Our provincial and federal governments need to do much more. Not just to address the systemic issues that have led to increased food bank demand, but also to rethink a system that exacerbates those issues. But there are creative solutions that we can focus on together. I don’t think we can stand up and demand basic income for everybody, but we need to have meaningful dialogue, between the big food banks in Canada, including us, and all levels of government.

Many people—politicians included—believe there isn’t enough food to go around. But we have plenty. Canada produces enough food to feed 52 million people. And yet, out of 40 million people in the country, seven million go to bed hungry. That’s a broken food system. A couple of months ago, there was a luncheon at the Burnaby Board of Trade and David Eby, B.C.’s premier, said that his government would invest $200 million to ease food insecurity, with much of that going to farmers so they can grow more food. I just shook my head. We don’t need to grow more food. There’s no shortage of food. There’s a distribution problem that I want to be part of solving. Recently, I took a veteran Vancouver city councillor on a tour through our Burnaby warehouse, and at the end of it, she said the same thing I always hear: “I had no idea.” I thought to myself, “What? How could you possibly have no idea, when the GVFB distributes some $2 million worth of food to your city’s hungry citizens every month?”

We need to build infrastructure not only in B.C., but all over Canada. We need infrastructure and warehousing where we can store this excess and then get it distributed. That’s the biggest problem we have. But it wouldn’t be too difficult to build. I recently toured some executives from Sysco. After the tour, they told me they have a contract with Subway restaurants and that anywhere there’s a Subway, they deliver.
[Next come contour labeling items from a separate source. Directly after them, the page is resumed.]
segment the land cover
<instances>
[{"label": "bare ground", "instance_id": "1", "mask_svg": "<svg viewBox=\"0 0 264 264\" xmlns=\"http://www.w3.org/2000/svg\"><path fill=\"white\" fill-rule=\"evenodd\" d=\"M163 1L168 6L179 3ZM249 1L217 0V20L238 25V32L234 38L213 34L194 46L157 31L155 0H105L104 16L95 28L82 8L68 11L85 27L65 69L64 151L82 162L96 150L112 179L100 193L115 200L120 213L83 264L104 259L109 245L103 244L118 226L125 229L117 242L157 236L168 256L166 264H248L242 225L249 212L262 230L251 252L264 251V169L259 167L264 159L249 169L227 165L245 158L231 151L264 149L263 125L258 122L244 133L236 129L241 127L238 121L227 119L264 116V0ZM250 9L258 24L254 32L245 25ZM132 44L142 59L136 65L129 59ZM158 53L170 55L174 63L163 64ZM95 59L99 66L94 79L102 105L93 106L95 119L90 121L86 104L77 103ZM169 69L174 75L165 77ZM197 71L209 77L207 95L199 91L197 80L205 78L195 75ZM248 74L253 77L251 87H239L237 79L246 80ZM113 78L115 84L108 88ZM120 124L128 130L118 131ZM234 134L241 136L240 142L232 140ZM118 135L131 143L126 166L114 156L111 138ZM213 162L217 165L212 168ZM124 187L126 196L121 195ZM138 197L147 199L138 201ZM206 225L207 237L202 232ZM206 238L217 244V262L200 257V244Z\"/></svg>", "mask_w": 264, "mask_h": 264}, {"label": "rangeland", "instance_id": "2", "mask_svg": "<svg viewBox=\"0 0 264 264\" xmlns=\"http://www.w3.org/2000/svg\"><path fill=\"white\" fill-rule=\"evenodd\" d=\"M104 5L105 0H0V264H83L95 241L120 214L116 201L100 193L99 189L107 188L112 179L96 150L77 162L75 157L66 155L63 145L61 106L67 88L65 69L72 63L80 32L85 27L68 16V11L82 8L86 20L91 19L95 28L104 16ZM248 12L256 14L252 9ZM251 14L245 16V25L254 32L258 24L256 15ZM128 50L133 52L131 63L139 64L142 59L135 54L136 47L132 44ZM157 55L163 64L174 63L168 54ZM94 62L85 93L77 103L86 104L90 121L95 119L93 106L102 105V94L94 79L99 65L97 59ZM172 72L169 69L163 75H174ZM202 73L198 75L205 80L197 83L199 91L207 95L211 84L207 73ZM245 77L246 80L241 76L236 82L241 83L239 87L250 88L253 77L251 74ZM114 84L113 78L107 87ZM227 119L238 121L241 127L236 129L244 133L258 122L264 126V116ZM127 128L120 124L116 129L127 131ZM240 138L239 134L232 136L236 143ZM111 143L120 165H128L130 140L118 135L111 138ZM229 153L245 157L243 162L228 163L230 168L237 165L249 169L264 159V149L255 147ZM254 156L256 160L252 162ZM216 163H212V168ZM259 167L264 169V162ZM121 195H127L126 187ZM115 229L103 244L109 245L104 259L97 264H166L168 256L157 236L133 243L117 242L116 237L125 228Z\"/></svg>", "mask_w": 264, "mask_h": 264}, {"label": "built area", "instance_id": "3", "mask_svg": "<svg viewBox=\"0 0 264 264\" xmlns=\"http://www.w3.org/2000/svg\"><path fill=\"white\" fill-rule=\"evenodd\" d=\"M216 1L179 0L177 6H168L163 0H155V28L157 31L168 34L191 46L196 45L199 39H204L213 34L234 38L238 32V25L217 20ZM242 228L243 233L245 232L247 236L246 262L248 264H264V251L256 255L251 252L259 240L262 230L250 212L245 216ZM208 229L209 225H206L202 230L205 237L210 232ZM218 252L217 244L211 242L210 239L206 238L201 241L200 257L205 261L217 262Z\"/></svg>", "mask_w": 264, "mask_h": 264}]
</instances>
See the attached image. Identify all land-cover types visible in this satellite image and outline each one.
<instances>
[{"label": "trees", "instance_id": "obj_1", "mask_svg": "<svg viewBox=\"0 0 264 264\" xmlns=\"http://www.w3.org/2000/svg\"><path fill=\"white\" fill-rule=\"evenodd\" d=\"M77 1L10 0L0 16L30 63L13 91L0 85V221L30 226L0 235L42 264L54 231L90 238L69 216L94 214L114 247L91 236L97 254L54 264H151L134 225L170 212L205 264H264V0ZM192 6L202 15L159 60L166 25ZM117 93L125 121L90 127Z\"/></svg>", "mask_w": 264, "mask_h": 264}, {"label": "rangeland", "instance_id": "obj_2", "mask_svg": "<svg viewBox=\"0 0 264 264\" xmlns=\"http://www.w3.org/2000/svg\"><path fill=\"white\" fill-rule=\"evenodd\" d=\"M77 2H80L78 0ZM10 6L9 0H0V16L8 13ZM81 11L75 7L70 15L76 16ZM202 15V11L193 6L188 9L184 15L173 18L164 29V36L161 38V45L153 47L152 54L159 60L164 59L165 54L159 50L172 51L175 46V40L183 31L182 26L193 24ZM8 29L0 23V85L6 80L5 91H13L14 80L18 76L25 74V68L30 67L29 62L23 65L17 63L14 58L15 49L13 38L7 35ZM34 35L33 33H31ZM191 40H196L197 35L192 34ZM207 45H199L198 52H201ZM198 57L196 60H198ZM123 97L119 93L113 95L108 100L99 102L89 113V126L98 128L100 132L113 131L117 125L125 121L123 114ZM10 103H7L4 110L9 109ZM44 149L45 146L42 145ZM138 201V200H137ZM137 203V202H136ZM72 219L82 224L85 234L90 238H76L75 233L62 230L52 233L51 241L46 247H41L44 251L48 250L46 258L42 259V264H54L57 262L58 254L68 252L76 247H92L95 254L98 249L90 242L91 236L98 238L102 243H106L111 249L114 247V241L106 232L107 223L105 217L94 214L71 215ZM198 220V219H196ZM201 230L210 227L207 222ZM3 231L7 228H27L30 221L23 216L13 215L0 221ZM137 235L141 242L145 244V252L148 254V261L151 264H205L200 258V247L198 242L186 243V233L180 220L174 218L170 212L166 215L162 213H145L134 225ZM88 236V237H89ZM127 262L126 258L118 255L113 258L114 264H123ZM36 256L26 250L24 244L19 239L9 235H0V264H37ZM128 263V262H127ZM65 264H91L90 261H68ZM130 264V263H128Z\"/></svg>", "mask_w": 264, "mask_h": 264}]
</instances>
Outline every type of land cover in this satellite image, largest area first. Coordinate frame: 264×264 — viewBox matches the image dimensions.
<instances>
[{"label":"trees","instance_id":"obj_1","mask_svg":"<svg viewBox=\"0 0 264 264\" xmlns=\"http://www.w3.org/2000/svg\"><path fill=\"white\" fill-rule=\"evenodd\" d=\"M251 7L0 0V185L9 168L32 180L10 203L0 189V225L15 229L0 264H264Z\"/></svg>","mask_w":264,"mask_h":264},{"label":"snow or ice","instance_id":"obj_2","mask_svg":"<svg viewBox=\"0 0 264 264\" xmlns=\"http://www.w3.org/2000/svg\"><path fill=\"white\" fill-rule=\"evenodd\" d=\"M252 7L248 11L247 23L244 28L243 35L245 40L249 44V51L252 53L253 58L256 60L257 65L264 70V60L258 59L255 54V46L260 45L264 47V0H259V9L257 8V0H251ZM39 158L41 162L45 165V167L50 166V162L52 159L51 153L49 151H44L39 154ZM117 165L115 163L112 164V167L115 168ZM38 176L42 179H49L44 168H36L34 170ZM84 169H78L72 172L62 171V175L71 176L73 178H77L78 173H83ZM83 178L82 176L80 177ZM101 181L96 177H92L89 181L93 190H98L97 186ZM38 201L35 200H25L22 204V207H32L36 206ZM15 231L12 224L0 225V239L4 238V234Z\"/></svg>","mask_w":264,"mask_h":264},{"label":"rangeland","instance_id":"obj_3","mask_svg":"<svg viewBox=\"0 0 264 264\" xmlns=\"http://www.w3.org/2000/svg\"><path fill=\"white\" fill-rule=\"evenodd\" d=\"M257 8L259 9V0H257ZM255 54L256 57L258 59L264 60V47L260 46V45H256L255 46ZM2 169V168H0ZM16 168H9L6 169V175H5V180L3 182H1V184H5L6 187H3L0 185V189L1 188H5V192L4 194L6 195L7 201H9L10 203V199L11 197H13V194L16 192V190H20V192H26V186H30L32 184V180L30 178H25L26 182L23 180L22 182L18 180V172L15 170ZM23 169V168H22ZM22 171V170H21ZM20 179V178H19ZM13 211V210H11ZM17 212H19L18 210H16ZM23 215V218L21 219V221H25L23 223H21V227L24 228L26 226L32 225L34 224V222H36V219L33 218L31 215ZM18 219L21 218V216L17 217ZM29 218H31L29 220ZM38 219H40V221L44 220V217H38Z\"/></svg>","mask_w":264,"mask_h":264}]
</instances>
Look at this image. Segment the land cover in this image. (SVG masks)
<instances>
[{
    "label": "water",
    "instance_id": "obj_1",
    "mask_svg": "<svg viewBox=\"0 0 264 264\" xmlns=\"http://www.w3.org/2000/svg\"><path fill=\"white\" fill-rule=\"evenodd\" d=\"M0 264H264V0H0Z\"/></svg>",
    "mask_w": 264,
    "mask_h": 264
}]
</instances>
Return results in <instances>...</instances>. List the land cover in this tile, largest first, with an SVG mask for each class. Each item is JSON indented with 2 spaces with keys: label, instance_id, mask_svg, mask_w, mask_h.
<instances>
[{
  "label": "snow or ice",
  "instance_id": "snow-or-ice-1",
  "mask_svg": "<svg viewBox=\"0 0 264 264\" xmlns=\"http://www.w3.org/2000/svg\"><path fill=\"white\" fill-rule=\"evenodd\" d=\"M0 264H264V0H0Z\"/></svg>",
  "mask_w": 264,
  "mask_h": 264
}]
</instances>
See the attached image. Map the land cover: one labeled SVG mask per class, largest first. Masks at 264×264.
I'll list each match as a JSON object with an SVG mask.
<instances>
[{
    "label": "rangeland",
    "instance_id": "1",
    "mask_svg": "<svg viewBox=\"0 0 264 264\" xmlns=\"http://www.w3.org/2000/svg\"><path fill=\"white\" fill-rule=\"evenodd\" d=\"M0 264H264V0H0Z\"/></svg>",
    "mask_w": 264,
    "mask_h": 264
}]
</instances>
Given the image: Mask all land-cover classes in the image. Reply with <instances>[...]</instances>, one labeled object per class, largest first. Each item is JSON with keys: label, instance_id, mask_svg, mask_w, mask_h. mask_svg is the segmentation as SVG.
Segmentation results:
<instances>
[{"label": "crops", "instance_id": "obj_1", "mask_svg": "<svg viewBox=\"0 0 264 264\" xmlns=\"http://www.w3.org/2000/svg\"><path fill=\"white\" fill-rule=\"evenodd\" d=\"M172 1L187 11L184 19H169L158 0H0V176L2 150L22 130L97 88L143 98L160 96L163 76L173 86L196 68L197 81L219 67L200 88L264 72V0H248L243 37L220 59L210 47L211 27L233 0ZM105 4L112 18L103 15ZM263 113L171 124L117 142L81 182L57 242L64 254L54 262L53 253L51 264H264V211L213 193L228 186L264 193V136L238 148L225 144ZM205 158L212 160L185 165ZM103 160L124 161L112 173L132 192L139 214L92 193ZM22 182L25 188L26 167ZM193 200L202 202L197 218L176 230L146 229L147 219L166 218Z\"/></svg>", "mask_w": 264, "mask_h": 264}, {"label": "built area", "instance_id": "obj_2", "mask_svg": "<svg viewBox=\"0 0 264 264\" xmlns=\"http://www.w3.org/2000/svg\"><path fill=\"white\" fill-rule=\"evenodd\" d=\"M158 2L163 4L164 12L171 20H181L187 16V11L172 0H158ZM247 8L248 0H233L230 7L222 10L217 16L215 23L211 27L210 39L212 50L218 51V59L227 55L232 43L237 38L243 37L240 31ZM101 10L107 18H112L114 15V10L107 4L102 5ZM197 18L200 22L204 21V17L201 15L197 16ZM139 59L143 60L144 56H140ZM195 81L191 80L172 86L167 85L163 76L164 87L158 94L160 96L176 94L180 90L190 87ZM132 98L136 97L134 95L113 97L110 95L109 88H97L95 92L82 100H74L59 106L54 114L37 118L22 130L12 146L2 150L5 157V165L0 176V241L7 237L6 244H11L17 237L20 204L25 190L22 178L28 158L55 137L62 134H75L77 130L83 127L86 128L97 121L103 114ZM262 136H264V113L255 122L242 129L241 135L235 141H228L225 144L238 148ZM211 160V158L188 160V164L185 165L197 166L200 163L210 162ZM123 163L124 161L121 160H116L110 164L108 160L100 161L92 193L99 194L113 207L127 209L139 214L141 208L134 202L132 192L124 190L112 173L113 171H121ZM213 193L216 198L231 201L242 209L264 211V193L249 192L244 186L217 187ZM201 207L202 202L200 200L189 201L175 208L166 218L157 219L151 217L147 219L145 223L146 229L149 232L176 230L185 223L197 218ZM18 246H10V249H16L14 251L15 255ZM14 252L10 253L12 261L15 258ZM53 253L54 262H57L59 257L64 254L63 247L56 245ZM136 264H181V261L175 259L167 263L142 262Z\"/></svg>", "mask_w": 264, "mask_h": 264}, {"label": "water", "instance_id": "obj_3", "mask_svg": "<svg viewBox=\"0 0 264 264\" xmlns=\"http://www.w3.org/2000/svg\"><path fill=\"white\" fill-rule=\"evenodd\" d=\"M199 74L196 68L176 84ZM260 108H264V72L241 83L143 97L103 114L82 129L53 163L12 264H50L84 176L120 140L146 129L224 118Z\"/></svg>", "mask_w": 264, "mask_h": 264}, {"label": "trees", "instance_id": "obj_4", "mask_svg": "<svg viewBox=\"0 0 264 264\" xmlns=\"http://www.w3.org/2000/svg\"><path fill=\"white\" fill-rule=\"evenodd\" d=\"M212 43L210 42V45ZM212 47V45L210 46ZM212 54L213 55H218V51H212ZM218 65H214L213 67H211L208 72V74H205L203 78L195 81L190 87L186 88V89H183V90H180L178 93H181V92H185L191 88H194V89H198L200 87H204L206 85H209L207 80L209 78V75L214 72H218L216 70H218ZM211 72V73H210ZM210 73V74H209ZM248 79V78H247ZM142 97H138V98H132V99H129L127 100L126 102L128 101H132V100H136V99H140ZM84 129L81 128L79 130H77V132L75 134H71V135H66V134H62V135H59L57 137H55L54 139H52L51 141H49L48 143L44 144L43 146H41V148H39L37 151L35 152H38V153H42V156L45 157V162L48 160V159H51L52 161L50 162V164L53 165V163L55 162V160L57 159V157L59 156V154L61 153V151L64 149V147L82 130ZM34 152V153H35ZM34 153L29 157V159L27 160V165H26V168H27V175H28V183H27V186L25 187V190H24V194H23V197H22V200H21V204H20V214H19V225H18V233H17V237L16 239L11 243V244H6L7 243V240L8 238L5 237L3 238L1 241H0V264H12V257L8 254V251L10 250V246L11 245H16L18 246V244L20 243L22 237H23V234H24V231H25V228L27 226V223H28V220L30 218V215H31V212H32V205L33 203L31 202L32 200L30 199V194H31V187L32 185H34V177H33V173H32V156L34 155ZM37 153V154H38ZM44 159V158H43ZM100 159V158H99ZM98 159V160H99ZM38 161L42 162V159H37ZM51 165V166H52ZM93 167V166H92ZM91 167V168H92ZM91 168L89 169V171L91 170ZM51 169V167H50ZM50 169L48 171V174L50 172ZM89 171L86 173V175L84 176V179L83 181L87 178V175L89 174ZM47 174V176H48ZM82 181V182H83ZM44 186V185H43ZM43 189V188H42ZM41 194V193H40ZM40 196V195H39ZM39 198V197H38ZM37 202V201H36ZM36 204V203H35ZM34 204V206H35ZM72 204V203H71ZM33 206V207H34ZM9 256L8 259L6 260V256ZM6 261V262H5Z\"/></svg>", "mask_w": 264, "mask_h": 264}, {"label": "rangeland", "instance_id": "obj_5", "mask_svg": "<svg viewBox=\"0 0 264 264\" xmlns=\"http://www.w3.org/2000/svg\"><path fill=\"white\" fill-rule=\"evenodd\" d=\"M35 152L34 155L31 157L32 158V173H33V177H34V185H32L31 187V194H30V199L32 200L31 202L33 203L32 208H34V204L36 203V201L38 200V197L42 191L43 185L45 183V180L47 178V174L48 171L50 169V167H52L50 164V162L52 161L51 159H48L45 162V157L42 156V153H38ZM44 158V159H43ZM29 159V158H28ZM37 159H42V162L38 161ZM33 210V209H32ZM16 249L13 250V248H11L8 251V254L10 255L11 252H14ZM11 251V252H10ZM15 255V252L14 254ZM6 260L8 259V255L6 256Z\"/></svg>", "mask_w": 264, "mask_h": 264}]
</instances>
They said, “Anytime we have room on a truck, we will move your food to that region for free.” Now we supply the Lake Country Food Bank and the Nicola Valley Food Bank in the Okanagan almost every week, using Sysco trucks. The difference this makes to our clients, getting all this fresh food instead of non-perishable stuff, is incredible. If the government gave us the money they’re giving to farmers to grow more food, we could put it toward infrastructure and make a huge difference. 

We also need legislation so that grocery chains can’t standardize things like those avocados, leading to so much waste. There should be penalties for excess food going to landfill. You can’t dump plasterboard in landfill, but you can dump 20 tons of grapes? Why are we throwing away millions of litres of milk? It’s all about making money. I don’t want to sound like a hippie who’s against making money. I’m all for making money. But when it comes to something as basic as food for kids in school, I get angry. I try to stay focused on the positive as much as possible, but the system must change.

We run the GVFB like a business. But our goal is the opposite of most businesses—we want our customer base to shrink. It breaks my heart to see things speeding in the opposite direction. We’re running out of space again now, and are planning a move to yet another location, adding much-needed storage and more refrigeration. It’s exhausting. I’d love to retire. I’d love to see us go out of business. But it’s not happening. The demand is nonstop, and our clients require unbelievable caring and agility. What can I do? Continue to run on the treadmill—to wake up, show up and hopefully create the change needed to improve this broken system.